Extracted page text data.
====================
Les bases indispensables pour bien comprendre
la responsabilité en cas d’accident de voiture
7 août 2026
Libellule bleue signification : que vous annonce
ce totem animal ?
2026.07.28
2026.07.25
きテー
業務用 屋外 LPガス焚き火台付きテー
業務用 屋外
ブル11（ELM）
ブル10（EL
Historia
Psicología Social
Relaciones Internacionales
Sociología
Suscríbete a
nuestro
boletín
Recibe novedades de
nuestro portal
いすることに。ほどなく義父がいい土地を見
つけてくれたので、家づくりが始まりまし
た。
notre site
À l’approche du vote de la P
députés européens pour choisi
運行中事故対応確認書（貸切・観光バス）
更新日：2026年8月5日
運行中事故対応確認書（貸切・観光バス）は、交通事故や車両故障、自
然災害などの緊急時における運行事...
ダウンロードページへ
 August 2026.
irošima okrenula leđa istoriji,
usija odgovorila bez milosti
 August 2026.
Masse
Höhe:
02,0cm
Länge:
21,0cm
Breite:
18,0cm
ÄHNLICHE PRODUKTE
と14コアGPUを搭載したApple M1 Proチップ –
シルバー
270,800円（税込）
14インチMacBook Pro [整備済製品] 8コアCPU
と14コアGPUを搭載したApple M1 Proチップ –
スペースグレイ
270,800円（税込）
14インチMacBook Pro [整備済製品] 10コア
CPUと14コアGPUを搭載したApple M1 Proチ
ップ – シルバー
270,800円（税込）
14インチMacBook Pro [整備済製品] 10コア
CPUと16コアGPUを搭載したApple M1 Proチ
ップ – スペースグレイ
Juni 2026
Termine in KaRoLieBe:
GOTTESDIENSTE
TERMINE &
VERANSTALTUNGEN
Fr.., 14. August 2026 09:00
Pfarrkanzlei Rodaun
====================
Required work. Go to the line holding "ÄHNLICHE PRODUKTE" in the entries above and return it, along with every line after it, exactly as written.

Exercise output.
ÄHNLICHE PRODUKTE
と14コアGPUを搭載したApple M1 Proチップ –
シルバー
270,800円（税込）
14インチMacBook Pro [整備済製品] 8コアCPU
と14コアGPUを搭載したApple M1 Proチップ –
スペースグレイ
270,800円（税込）
14インチMacBook Pro [整備済製品] 10コア
CPUと14コアGPUを搭載したApple M1 Proチ
ップ – シルバー
270,800円（税込）
14インチMacBook Pro [整備済製品] 10コア
CPUと16コアGPUを搭載したApple M1 Proチ
ップ – スペースグレイ
Juni 2026
Termine in KaRoLieBe:
GOTTESDIENSTE
TERMINE &
VERANSTALTUNGEN
Fr.., 14. August 2026 09:00
Pfarrkanzlei Rodaun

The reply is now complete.